-- Begin SELECTED PASSAGE --

1 Now Jericho was straitly shut up because of the children of Israel: none went out, and none came in.

2 And the LORD said unto Joshua, See, I have given into thine hand Jericho, and the king thereof, and the mighty men of valour.

3 And ye shall compass the city, all ye men of war, and go round about the city once. Thus shalt thou do six days.

4 And seven priests shall bear before the ark seven trumpets of rams’ horns: and the seventh day ye shall compass the city seven times, and the priests shall blow with the trumpets.

5 And it shall come to pass, that when they make a long blast with the ram’s horn, and when ye hear the sound of the trumpet, all the people shall shout with a great shout; and the wall of the city shall fall down flat, and the people shall ascend up every man straight before him.

The city is compassed

6 And Joshua the son of Nun called the priests, and said unto them, Take up the ark of the covenant, and let seven priests bear seven trumpets of rams’ horns before the ark of the LORD.

7 And he said unto the people, Pass on, and compass the city, and let him that is armed pass on before the ark of the LORD.

8 And it came to pass, when Joshua had spoken unto the people, that the seven priests bearing the seven trumpets of rams’ horns passed on before the LORD, and blew with the trumpets: and the ark of the covenant of the LORD followed them.

-- End SELECTED PASSAGE --

### WHAT YOU HAVE TO DO
Pick up the Jericho passage above after its last verse and continue it in the same style.

-- Begin STORED RECORDS --

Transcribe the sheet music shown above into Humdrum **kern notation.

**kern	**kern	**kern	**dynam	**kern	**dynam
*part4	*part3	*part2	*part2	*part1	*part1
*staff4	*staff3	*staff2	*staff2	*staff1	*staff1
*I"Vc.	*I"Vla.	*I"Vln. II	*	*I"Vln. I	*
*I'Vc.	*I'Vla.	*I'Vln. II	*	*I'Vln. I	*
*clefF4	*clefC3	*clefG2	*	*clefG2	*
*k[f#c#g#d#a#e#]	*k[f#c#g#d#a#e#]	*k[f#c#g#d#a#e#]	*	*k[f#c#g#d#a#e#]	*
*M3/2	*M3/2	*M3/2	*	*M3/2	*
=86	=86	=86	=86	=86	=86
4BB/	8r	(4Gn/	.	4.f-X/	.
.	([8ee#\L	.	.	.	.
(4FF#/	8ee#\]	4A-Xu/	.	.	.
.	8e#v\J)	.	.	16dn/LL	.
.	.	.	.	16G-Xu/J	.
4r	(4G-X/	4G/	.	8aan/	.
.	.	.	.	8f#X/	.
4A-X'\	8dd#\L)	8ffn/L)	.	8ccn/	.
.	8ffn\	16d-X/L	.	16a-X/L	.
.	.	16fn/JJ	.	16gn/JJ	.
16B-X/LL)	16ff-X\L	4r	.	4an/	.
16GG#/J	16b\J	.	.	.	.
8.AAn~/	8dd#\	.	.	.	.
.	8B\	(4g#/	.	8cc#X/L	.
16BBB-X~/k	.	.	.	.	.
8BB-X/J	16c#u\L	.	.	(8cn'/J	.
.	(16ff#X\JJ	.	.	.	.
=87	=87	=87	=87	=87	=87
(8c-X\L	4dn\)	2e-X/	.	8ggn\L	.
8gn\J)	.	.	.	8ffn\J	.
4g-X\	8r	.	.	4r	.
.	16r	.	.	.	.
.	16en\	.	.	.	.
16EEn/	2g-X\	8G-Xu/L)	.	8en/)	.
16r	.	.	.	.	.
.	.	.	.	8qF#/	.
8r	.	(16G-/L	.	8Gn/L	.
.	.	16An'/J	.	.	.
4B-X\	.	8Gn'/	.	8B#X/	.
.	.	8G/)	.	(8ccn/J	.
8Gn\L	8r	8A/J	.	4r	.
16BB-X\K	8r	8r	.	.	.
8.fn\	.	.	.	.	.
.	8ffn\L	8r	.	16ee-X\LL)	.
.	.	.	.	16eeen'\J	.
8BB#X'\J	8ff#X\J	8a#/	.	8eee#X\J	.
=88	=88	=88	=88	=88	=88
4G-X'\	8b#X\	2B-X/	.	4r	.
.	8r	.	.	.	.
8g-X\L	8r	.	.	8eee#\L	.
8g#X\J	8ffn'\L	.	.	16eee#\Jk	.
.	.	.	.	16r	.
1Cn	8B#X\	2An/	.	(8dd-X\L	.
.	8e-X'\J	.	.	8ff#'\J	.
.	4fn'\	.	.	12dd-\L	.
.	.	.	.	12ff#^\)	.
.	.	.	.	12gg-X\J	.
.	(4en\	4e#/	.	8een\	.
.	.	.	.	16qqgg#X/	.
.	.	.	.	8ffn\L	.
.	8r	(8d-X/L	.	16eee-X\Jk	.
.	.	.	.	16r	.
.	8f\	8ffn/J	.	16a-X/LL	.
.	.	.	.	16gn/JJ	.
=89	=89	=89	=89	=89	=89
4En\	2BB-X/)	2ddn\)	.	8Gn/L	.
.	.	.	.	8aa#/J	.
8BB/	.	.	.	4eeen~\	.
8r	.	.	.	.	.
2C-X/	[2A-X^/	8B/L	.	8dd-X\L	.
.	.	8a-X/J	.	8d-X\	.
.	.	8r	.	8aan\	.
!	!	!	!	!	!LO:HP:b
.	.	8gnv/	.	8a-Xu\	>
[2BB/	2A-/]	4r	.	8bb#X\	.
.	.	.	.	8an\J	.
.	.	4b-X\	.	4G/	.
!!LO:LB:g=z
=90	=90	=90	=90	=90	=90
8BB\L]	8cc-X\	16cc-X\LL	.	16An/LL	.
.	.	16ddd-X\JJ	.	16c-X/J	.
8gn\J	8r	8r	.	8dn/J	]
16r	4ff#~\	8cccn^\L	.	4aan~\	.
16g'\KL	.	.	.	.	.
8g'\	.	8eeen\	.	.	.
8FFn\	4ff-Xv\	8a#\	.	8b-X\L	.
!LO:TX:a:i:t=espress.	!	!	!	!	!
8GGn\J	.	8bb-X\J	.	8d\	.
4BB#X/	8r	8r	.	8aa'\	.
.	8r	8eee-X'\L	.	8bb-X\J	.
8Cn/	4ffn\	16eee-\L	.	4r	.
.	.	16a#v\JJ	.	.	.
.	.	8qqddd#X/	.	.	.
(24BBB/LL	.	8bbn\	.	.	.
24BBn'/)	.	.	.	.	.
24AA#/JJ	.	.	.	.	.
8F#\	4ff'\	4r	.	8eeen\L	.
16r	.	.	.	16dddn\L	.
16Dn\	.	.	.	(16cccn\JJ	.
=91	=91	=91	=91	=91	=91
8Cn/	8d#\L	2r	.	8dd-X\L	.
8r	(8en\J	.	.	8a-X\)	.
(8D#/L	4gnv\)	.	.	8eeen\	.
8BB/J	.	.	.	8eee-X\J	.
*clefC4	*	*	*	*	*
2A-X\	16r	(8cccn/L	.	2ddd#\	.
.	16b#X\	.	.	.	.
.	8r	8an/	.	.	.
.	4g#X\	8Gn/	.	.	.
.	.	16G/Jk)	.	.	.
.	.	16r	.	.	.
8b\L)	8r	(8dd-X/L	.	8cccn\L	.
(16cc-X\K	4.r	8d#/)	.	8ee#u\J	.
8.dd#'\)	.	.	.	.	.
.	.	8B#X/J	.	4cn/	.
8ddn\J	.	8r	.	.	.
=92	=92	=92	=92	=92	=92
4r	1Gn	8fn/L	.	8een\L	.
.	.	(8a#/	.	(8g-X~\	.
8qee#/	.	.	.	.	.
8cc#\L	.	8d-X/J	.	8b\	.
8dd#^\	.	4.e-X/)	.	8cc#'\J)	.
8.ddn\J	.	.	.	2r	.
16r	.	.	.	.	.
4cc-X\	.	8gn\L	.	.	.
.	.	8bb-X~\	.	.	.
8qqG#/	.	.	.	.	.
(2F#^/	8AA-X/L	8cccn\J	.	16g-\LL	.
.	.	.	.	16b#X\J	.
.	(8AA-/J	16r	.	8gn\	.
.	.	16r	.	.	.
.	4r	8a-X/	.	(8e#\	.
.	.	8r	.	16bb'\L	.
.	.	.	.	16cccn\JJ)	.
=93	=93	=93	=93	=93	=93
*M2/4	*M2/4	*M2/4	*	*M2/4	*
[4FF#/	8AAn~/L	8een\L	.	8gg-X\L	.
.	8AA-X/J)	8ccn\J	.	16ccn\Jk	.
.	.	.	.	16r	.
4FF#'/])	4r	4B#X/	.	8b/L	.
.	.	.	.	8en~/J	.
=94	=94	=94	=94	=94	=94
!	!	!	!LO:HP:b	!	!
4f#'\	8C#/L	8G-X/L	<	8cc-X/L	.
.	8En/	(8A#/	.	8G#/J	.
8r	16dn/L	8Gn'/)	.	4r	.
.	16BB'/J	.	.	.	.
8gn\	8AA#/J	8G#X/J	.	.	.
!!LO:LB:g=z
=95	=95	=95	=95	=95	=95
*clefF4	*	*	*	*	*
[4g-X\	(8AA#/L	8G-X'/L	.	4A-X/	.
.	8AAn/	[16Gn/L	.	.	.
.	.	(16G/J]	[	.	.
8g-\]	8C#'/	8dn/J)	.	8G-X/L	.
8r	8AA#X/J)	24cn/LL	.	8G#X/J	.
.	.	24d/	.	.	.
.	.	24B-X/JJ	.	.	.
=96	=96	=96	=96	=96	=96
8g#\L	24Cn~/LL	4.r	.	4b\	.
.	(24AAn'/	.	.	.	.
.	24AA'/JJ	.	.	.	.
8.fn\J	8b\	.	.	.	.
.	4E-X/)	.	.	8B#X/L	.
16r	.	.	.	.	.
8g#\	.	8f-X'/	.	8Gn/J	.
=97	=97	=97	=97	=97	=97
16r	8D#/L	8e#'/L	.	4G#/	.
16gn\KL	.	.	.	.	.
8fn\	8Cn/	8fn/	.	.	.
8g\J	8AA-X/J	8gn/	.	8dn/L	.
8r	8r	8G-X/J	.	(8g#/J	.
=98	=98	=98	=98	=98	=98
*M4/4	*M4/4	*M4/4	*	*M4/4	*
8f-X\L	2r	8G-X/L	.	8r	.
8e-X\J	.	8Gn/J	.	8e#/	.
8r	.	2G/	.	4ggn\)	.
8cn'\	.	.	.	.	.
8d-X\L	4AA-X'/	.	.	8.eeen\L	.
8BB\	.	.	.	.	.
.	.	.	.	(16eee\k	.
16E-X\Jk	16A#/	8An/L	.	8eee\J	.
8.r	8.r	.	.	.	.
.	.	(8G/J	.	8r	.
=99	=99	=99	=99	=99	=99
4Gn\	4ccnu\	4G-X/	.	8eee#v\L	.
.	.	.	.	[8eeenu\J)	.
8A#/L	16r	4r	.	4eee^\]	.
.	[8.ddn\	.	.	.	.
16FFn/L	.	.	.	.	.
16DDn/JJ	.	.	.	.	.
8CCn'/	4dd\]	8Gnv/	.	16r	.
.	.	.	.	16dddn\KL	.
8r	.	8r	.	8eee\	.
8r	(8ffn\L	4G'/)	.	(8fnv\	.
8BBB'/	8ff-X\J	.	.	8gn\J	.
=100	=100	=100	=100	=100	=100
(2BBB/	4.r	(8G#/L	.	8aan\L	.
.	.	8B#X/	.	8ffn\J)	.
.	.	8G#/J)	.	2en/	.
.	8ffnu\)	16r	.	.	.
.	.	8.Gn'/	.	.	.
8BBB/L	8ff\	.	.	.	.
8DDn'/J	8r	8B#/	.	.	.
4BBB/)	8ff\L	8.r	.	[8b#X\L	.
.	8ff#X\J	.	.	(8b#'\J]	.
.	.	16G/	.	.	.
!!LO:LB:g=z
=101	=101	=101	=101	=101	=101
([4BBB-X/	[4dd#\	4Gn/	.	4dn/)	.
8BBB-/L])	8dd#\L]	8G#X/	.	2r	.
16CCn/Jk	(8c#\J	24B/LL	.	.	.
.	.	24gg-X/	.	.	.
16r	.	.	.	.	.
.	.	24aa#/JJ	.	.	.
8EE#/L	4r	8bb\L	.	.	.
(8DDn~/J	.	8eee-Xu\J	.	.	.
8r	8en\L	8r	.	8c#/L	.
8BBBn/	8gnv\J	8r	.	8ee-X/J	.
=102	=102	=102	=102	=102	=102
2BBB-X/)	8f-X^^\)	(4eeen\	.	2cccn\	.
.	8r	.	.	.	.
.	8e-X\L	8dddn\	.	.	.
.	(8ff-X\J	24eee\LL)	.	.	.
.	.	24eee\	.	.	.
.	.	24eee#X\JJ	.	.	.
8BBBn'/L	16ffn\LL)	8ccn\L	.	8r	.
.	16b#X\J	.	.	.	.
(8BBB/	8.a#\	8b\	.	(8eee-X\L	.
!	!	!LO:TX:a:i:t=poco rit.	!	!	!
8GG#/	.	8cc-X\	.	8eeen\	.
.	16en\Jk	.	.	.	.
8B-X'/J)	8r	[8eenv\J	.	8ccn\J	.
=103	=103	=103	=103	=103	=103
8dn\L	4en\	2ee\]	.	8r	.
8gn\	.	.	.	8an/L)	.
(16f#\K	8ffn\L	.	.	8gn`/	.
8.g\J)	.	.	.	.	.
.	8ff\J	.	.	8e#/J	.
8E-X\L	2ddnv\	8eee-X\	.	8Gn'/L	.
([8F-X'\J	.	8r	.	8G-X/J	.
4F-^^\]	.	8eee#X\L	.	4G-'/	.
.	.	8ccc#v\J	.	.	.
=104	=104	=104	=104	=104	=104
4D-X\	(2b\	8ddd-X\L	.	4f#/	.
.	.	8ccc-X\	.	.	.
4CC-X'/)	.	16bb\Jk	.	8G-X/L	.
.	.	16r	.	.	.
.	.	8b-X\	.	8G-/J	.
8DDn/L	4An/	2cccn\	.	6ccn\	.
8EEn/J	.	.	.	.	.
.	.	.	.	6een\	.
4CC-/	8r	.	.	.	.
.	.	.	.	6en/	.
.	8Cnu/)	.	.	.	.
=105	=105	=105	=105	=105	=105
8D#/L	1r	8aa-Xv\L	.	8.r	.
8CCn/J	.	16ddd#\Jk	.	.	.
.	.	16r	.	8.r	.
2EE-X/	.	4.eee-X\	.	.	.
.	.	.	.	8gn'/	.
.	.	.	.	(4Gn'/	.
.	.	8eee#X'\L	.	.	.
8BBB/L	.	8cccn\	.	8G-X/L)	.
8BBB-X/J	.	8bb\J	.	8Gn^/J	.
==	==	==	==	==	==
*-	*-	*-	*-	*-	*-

-- End STORED RECORDS --

### THE ANSWER
9 And the armed men went before the priests that blew with the trumpets, and the rereward came after the ark, the priests going on, and blowing with the trumpets.

10 And Joshua had commanded the people, saying, Ye shall not shout, nor make any noise with your voice, neither shall any word proceed out of your mouth, until the day I bid you shout; then shall ye shout.

11 So the ark of the LORD compassed the city, going about it once: and they came into the camp, and lodged in the camp.

12 And Joshua rose early in the morning, and the priests took up the ark of the LORD.

13 And seven priests bearing seven trumpets of rams’ horns before the ark of the LORD went on continually, and blew with the trumpets: and the armed men went before them; but the rereward came after the ark of the LORD, the priests going on, and blowing with the trumpets.

14 And the second day they compassed the city once, and returned into the camp: so they did six days.

15 And it came to pass on the seventh day, that they rose early about the dawning of the day, and compassed the city after the same manner seven times: only on that day they compassed the city seven times.

16 And it came to pass at the seventh time, when the priests blew with the trumpets, Joshua said unto the people, Shout; for the LORD hath given you the city.

Jericho is taken, Rahab and her family are saved

17 And the city shall be accursed, even it, and all that are therein, to the LORD: only Rahab the harlot shall live, she and all that are with her in the house, because she hid the messengers that we sent.

18 And ye, in any wise keep yourselves from the accursed thing, lest ye make yourselves accursed, when ye take of the accursed thing, and make the camp of Israel a curse, and trouble it.

19 But all the silver, and gold, and vessels of brass and iron, are consecrated unto the LORD: they shall come into the treasury of the LORD.

20 So the people shouted when the priests blew with the trumpets: and it came to pass, when the people heard the sound of the trumpet, and the people shouted with a great shout, that the wall fell down flat, so that the people went up into the city, every man straight before him, and they took the city.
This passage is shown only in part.